Na de groei van de VVD onder het leiderschap van Hans Wiegel, kreeg de partij in de jaren tachtig een zware terugslag. Electorale neergang, onduidelijk en omstreden leiderschap, veel gedoe en geruzie en interne verdeeldheid bepaalden het beeld van de partij.
In april 1982 kondigde partijleider Wiegel zijn vertrek aan. De VVD stond er goed voor: bij de Provinciale Statenverkiezingen werd de partij de tweede van het land, het tweede kabinet-Van Agt van CDA, PvdA en D66 – zo’n half jaar oud – kraakte in zijn voegen, en het ledental zat behoorlijk in de lift. De jeugdige maar onervaren Ed Nijpels werd Wiegels opvolger. De partijtop verwachtte dat de nieuwe fractievoorzitter zich in de oppositie rustig zou kunnen ontwikkelen tot partijleider. Daarvan kwam niets terecht, omdat het kabinet een maand later viel. Met de debuterende lijsttrekker behaalde de VVD bij de Tweede Kamerverkiezingen op 8 september 1982 36 zetels, een record. De liberalen vormden een regeringscoalitie met het CDA, onder leiding van premier Ruud Lubbers. Nijpels bleef in de Tweede Kamer, net als eerder Pieter Oud. In de daaropvolgende jaren raakte zijn leiderschap omstreden: enerzijds leek Nijpels graag de teugels in handen te houden, anderzijds ontglipte hem de regie nogal eens. Ook de vele affaires die de VVD teisterden en de bemoeienis van Wiegel vanuit Leeuwarden deden afbreuk aan zijn leiderschap. Geleidelijk aan ontstond het beeld van een partijleider die zijn partij niet in de hand had.

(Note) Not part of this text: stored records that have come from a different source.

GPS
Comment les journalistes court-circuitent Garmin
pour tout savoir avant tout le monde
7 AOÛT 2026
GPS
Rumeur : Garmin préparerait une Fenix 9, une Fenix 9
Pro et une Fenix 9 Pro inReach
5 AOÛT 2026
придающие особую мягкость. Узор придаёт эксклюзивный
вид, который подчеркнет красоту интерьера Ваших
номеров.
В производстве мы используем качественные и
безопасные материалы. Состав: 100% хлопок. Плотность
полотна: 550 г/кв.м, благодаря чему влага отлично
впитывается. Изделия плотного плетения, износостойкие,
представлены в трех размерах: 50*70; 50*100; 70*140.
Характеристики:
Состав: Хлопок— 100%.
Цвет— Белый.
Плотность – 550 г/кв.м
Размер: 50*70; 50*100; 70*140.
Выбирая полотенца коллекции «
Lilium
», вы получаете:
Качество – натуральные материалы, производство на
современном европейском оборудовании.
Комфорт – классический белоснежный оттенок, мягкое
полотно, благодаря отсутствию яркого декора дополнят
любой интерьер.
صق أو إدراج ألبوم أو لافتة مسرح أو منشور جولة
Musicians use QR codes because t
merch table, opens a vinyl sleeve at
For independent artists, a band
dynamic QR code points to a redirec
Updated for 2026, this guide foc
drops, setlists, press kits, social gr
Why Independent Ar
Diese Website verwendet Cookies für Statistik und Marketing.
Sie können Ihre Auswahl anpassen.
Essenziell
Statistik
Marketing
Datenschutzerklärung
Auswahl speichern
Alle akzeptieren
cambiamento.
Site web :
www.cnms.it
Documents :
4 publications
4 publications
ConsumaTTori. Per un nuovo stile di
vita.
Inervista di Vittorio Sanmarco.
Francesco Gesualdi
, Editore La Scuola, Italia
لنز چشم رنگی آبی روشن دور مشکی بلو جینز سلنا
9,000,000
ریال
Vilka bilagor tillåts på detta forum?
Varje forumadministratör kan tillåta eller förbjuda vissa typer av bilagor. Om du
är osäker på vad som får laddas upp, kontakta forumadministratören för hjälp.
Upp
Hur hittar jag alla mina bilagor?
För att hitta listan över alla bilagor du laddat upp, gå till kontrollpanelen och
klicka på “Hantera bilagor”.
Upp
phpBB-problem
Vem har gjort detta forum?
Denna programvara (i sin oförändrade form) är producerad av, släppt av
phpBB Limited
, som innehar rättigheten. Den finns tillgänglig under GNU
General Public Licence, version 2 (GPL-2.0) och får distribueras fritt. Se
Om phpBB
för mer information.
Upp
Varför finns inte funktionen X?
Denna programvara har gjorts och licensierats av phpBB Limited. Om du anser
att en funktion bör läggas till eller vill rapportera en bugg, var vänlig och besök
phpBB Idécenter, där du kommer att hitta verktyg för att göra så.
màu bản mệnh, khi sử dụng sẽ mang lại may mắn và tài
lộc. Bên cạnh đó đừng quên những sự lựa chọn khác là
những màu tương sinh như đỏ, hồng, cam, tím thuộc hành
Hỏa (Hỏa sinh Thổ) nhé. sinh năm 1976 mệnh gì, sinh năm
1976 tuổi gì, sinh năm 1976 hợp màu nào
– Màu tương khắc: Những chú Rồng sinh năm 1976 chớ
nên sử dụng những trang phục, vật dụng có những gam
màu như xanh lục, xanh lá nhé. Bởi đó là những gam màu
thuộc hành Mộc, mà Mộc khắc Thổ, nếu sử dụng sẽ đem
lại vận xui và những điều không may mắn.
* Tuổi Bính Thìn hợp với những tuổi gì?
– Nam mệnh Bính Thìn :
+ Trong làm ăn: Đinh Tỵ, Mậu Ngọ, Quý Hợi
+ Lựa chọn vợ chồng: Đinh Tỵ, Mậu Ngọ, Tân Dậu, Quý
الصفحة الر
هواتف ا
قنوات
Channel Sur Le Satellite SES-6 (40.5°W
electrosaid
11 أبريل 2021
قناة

Bij de Tweede Kamerverkiezingen van 21 mei 1986 verloor de VVD negen zetels, waarna de interne spanningen zich ontlaadden. Op initiatief van Frits Bolkestein kwam er een einde aan het partijleiderschap van de afgebladderde Nijpels. Wel werd hij minister in het tweede kabinet-Lubbers van CDA en VVD. Het tamelijk onbekende en onomstreden Kamerlid Joris Voorhoeve volgde Nijpels verrassend op als fractievoorzitter, Rudolf de Korte werd vice-premier. Binnen dit tweehoofdig partijleiderschap van de partij – ‘duolisme’ geheten – was De Korte als ‘teamleider’ aangewezen, maar zijn positie raakte al snel ernstig verzwakt toen premier Lubbers hem publiekelijk terecht wees. Voorhoeve kwam meer en meer als partijleider naar voren.
Binnen de VVD nam de weerstand tegen de regeringssamenwerking met het CDA toe; de liberalen meenden dat zij vaak moesten buigen voor hun machtige regeringspartner. De coalitie viel langzaam uiteen en Voorhoeve kwam ettelijke malen in botsing met premier Lubbers. In mei 1989 was de maat vol en liet de Tweede Kamerfractie het kabinet – en dus ook de eigen ministers – vallen over de voorgenomen afschaffing van het reiskostenforfait. Bij de vervroegde Tweede Kamerverkiezingen op 6 september verloor de VVD vijf zetels.
Na de Kamerverkiezingen belandde de VVD in de oppositie; Voorhoeve werd weer fractievoorzitter. Omdat de opiniepeilingen slecht bleven en er veel werd gemord over zijn leiderschap, schoof het hoofdbestuur onder leiding van partijvoorzitter Leendert Ginjaar hem in april 1990 aan de kant. Het gevolg was een conflict met de Kamerfractie, die zich buitenspel gezet voelde. Voorhoeve maakte als fractievoorzitter plaats voor Frits Bolkestein. Voor de VVD brak een periode van rust en electoraal herstel aan, en regeringssamenwerking met haar oude aartsvijand, de PvdA.